If the UK is granted adequacy, the country’s data protection laws will still be kept under the EC’s close watch. The Commission indicated in the draft decision that it will monitor legal developments in the UK on an ongoing basis, and that UK authorities should keep the bloc updated with any changes to the rules.

“It is clear that the European Commission will keep a particularly watchful eye on any data protection related developments occurring in the UK,” said Guillaume Couneson, partner at law firm Linklaters. “The EC refers to ‘continuous monitoring’ (…), underlining that the adequacy decision could be questioned at any time should adverse developments occur.”

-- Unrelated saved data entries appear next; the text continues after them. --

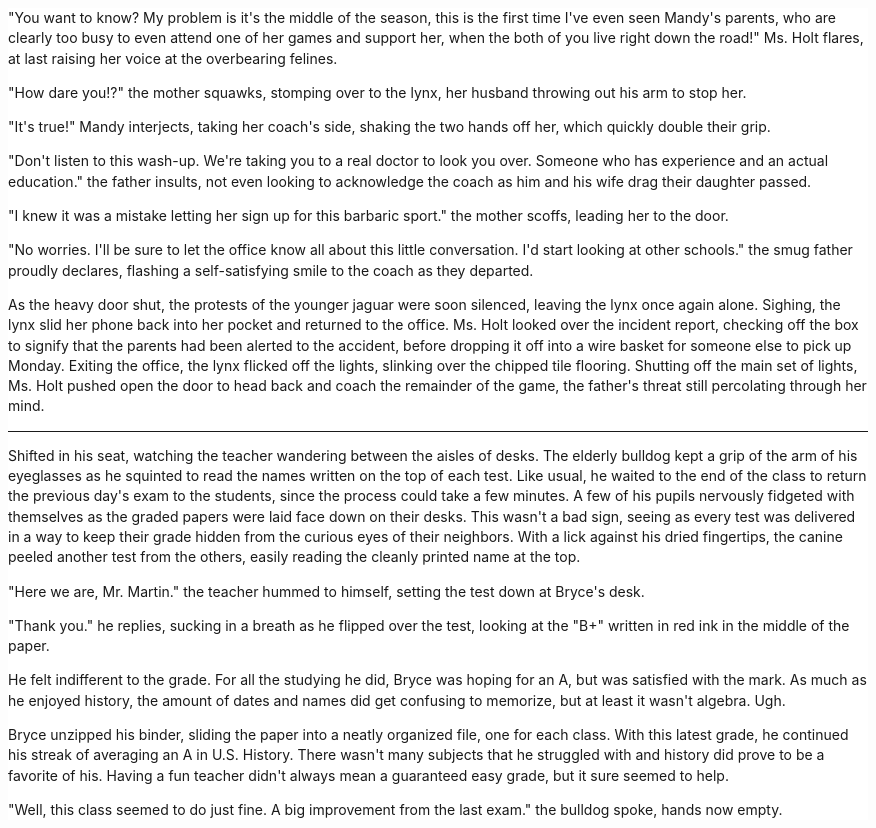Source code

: "You want to know? My problem is it's the middle of the season, this is the first time I've even seen Mandy's parents, who are clearly too busy to even attend one of her games and support her, when the both of you live right down the road!" Ms. Holt flares, at last raising her voice at the overbearing felines.

"How dare you!?" the mother squawks, stomping over to the lynx, her husband throwing out his arm to stop her.

"It's true!" Mandy interjects, taking her coach's side, shaking the two hands off her, which quickly double their grip.

"Don't listen to this wash-up. We're taking you to a real doctor to look you over. Someone who has experience and an actual education." the father insults, not even looking to acknowledge the coach as him and his wife drag their daughter passed.

"I knew it was a mistake letting her sign up for this barbaric sport." the mother scoffs, leading her to the door.

"No worries. I'll be sure to let the office know all about this little conversation. I'd start looking at other schools." the smug father proudly declares, flashing a self-satisfying smile to the coach as they departed.

As the heavy door shut, the protests of the younger jaguar were soon silenced, leaving the lynx once again alone. Sighing, the lynx slid her phone back into her pocket and returned to the office. Ms. Holt looked over the incident report, checking off the box to signify that the parents had been alerted to the accident, before dropping it off into a wire basket for someone else to pick up Monday. Exiting the office, the lynx flicked off the lights, slinking over the chipped tile flooring. Shutting off the main set of lights, Ms. Holt pushed open the door to head back and coach the remainder of the game, the father's threat still percolating through her mind. 

-------------------------------------------------

Shifted in his seat, watching the teacher wandering between the aisles of desks. The elderly bulldog kept a grip of the arm of his eyeglasses as he squinted to read the names written on the top of each test. Like usual, he waited to the end of the class to return the previous day's exam to the students, since the process could take a few minutes. A few of his pupils nervously fidgeted with themselves as the graded papers were laid face down on their desks. This wasn't a bad sign, seeing as every test was delivered in a way to keep their grade hidden from the curious eyes of their neighbors. With a lick against his dried fingertips, the canine peeled another test from the others, easily reading the cleanly printed name at the top.

"Here we are, Mr. Martin." the teacher hummed to himself, setting the test down at Bryce's desk.

"Thank you." he replies, sucking in a breath as he flipped over the test, looking at the "B+" written in red ink in the middle of the paper.

He felt indifferent to the grade. For all the studying he did, Bryce was hoping for an A, but was satisfied with the mark. As much as he enjoyed history, the amount of dates and names did get confusing to memorize, but at least it wasn't algebra. Ugh.

Bryce unzipped his binder, sliding the paper into a neatly organized file, one for each class. With this latest grade, he continued his streak of averaging an A in U.S. History. There wasn't many subjects that he struggled with and history did prove to be a favorite of his. Having a fun teacher didn't always mean a guaranteed easy grade, but it sure seemed to help.

"Well, this class seemed to do just fine. A big improvement from the last exam." the bulldog spoke, hands now empty.
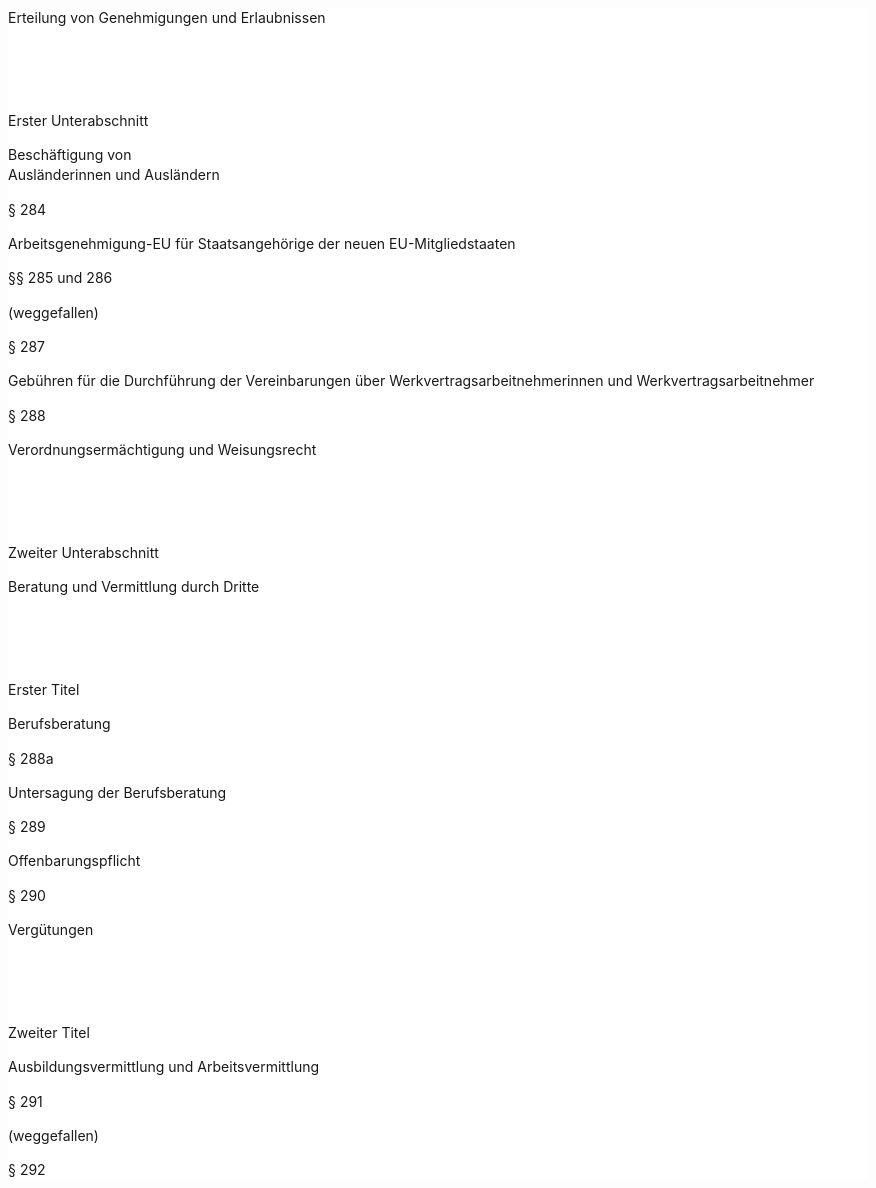 Erteilung von Genehmigungen und Erlaubnissen

 

 

Erster Unterabschnitt

Beschäftigung von  
Ausländerinnen und Ausländern

§ 284

Arbeitsgenehmigung-EU für Staatsangehörige der neuen EU-Mitgliedstaaten

§§ 285 und 286

(weggefallen)

§ 287

Gebühren für die Durchführung der Vereinbarungen über Werkvertragsarbeitnehmerinnen und Werkvertragsarbeitnehmer

§ 288

Verordnungsermächtigung und Weisungsrecht

 

 

Zweiter Unterabschnitt

Beratung und Vermittlung durch Dritte

 

 

Erster Titel

Berufsberatung

§ 288a

Untersagung der Berufsberatung

§ 289

Offenbarungspflicht

§ 290

Vergütungen

 

 

Zweiter Titel

Ausbildungsvermittlung und Arbeitsvermittlung

§ 291

(weggefallen)

§ 292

In addition, the EC’s draft documents invite member states to help the Commission carry out its monitoring function, for example by notifying the organization of any complaints by EU data subjects concerning the transfer of their personal data to the UK. This opens the door to challenges to the adequacy decision from individuals and privacy rights organizations.

The scenario would not be unprecedented: last year, the EU ruled that the data bridge in place between the bloc and the US was invalid, after Austrian lawyer and activist Max Schrems brought up a case against government surveillance on the other side of the Atlantic. The agreement, known as the EU-US Data Privacy Shield, was effectively dropped, in a major blow to thousands of companies.

“I think there is certainly a chance of seeing something similar to the Schrems case,” says Graham. “I would not rule it out, although it would be a much more difficult case than that of the Privacy Shield.”

“Adequacy is definitely a good outcome, but it isn’t the end of the story, because it could be reviewed, and it well may be challenged in the courts. So I wouldn’t describe it as a total victory,” she continued.

The EU already recognizes other countries around the world as adequate including Argentina, Canada, Israel, Japan, New Zealand, Switzerland and Uruguay.